Point correspondence tracking data:
★ ★ ★ ★ ★
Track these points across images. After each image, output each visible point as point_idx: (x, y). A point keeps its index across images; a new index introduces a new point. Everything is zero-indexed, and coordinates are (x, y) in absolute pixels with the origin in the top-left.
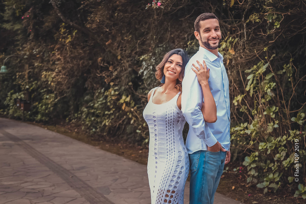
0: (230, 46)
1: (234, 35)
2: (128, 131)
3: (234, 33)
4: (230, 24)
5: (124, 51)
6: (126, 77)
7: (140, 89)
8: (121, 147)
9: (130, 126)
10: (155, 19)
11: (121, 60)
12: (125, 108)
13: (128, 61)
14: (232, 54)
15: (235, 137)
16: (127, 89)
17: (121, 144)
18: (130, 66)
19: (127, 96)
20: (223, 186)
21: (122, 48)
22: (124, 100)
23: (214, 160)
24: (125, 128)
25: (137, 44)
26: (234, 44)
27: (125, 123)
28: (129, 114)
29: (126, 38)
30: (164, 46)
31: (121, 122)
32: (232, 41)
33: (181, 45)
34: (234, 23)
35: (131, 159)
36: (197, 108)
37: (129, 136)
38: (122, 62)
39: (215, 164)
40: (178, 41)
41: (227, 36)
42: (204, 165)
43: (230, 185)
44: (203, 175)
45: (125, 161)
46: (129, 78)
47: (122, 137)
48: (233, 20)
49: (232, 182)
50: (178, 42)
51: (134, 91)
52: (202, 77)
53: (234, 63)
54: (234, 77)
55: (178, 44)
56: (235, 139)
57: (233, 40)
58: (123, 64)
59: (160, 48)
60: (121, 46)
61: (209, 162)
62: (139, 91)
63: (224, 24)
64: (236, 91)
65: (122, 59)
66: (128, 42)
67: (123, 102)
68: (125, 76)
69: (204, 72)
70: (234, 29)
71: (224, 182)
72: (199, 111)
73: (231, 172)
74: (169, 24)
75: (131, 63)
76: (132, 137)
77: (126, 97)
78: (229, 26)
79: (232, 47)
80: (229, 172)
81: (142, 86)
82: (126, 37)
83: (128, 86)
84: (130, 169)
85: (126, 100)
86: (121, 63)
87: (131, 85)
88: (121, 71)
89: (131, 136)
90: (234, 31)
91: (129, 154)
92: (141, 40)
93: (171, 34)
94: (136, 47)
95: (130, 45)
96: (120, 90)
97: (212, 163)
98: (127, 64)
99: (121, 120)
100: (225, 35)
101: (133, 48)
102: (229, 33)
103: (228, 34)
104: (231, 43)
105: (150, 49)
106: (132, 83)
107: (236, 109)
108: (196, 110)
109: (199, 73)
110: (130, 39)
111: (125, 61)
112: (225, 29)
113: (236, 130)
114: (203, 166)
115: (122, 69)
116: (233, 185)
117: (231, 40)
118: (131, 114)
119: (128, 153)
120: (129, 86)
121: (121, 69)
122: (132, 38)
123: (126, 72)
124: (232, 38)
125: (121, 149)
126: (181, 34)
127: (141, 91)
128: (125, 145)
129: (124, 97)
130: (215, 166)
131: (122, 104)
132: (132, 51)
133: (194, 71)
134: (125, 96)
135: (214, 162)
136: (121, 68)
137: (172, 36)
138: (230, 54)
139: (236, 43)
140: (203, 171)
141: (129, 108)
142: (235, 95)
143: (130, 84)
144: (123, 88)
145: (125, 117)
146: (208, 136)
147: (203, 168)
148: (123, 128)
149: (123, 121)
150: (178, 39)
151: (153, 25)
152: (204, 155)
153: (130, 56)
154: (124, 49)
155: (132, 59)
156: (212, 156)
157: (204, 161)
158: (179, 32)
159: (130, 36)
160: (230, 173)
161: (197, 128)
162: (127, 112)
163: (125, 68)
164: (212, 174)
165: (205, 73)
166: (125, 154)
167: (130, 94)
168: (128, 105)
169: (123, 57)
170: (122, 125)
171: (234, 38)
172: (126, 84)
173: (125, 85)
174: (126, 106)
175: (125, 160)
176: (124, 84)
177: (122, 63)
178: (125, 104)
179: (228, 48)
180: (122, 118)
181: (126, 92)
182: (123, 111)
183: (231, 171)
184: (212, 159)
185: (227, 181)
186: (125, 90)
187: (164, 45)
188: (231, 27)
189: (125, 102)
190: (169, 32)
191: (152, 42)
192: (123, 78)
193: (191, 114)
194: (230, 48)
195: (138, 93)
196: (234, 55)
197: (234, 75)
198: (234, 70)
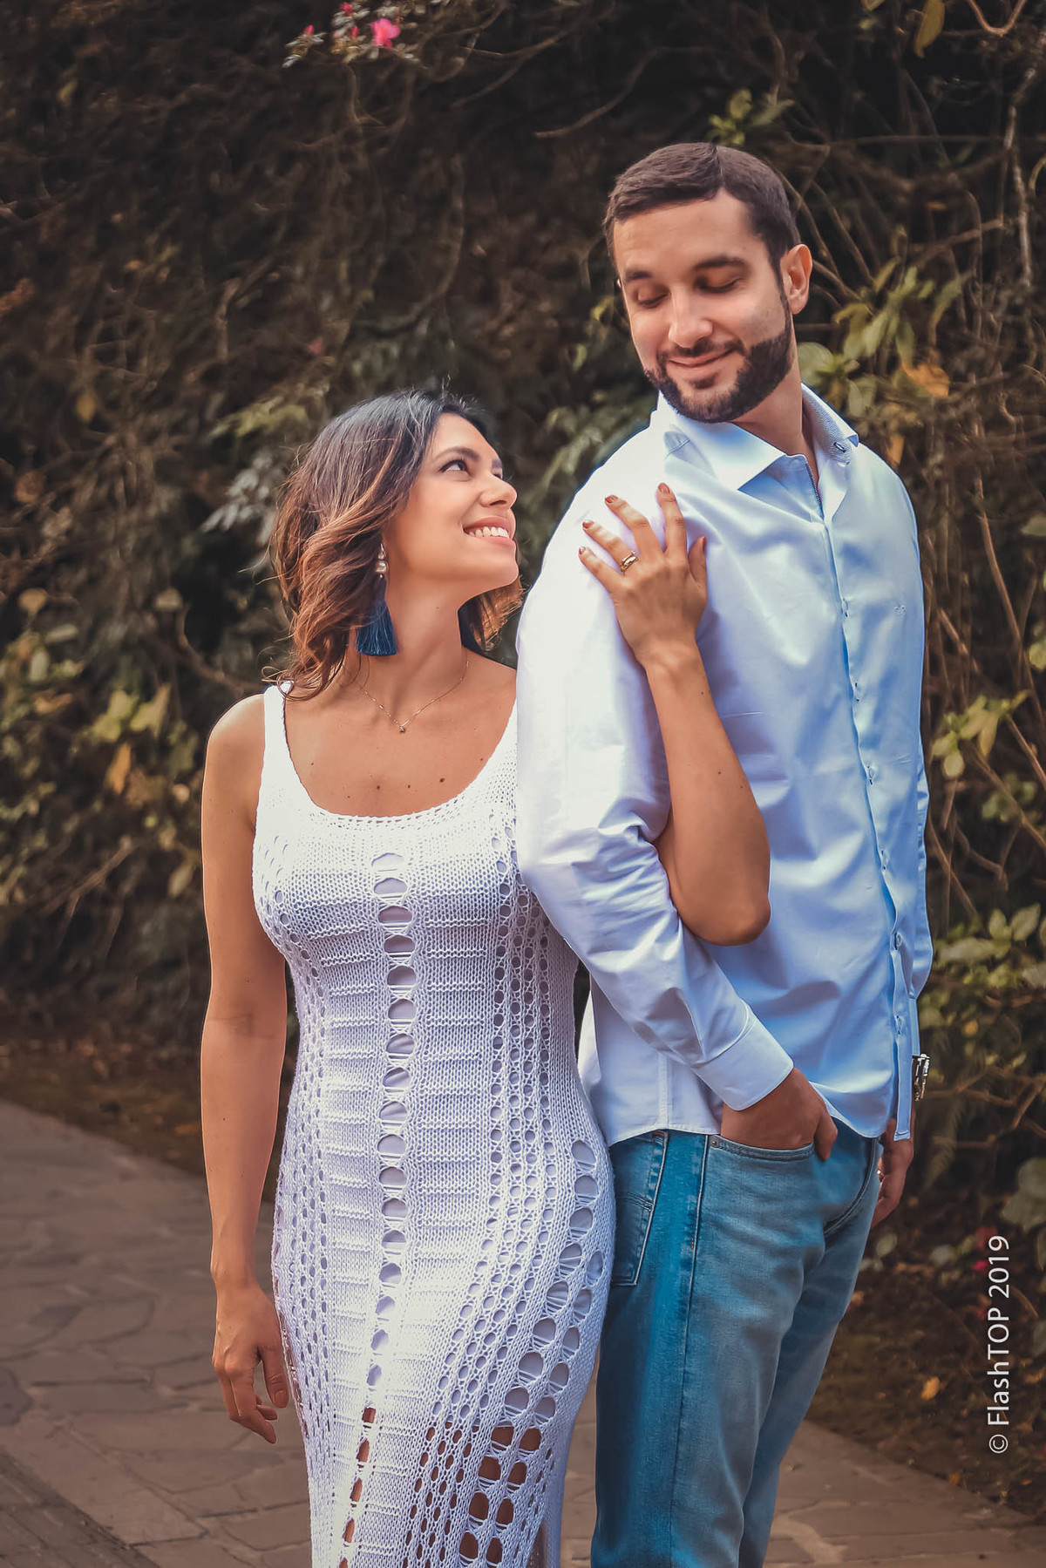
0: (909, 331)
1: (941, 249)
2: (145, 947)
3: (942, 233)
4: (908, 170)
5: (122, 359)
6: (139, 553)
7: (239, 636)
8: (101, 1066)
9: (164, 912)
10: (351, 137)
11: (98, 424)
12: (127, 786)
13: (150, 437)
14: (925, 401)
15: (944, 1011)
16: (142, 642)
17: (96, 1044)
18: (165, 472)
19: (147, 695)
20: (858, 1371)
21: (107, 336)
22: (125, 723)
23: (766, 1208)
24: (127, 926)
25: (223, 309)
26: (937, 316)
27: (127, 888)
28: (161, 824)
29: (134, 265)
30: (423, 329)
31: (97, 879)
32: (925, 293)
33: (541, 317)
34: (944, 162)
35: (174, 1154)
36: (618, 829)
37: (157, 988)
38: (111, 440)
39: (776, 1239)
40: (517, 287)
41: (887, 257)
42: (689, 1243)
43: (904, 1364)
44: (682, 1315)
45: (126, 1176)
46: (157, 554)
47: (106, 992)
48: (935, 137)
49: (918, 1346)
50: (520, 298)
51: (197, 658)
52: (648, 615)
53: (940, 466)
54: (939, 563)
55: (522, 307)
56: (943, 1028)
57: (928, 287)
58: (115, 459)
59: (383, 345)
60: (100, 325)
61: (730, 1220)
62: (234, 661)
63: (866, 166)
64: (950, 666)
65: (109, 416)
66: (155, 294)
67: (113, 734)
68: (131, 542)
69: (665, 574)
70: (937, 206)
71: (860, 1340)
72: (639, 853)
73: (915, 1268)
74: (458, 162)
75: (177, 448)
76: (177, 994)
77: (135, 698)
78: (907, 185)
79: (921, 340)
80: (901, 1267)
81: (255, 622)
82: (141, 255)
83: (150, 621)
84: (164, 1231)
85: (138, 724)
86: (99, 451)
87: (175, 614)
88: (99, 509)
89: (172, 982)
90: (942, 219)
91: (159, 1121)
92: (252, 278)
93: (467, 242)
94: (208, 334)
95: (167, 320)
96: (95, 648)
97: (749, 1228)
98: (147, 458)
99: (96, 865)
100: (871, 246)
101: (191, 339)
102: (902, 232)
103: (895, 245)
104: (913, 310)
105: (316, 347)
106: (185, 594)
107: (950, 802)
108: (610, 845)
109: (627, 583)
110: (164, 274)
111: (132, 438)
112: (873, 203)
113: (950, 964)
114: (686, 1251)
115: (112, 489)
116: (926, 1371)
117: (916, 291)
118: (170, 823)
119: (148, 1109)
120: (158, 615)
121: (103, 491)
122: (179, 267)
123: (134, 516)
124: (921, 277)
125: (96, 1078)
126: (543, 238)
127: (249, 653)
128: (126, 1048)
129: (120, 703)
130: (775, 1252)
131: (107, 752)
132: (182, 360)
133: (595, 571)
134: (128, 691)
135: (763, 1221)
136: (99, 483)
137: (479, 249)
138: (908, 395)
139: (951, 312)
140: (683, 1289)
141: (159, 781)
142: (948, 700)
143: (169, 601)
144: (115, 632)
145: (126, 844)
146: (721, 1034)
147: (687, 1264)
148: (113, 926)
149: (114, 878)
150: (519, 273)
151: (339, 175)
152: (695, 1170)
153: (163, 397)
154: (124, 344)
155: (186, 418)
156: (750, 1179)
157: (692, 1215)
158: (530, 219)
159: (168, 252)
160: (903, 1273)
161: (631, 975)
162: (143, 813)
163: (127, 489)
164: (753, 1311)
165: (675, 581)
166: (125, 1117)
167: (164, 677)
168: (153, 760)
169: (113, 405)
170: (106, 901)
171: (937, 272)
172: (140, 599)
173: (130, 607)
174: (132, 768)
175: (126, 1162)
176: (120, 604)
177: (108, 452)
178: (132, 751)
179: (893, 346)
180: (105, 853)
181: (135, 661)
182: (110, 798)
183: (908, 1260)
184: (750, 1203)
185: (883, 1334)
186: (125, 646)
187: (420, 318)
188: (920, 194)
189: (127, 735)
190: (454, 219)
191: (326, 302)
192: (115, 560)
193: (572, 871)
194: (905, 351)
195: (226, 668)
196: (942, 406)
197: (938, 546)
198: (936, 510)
★ ★ ★ ★ ★
| Your task |
Update the stretch from the start of the records through the line containing "37: (129, 136)" by replacing "zero-indexed" with "0-indexed" and keeping everything else the same. Omit the pictures from your answer.

| Result of the exercise |
Track these points across images. After each image, output each visible point as point_idx: (x, y). A point keeps its index across images; a new index introduces a new point. Everything is 0-indexed, and coordinates are (x, y) in absolute pixels with the origin in the top-left.
0: (230, 46)
1: (234, 35)
2: (128, 131)
3: (234, 33)
4: (230, 24)
5: (124, 51)
6: (126, 77)
7: (140, 89)
8: (121, 147)
9: (130, 126)
10: (155, 19)
11: (121, 60)
12: (125, 108)
13: (128, 61)
14: (232, 54)
15: (235, 137)
16: (127, 89)
17: (121, 144)
18: (130, 66)
19: (127, 96)
20: (223, 186)
21: (122, 48)
22: (124, 100)
23: (214, 160)
24: (125, 128)
25: (137, 44)
26: (234, 44)
27: (125, 123)
28: (129, 114)
29: (126, 38)
30: (164, 46)
31: (121, 122)
32: (232, 41)
33: (181, 45)
34: (234, 23)
35: (131, 159)
36: (197, 108)
37: (129, 136)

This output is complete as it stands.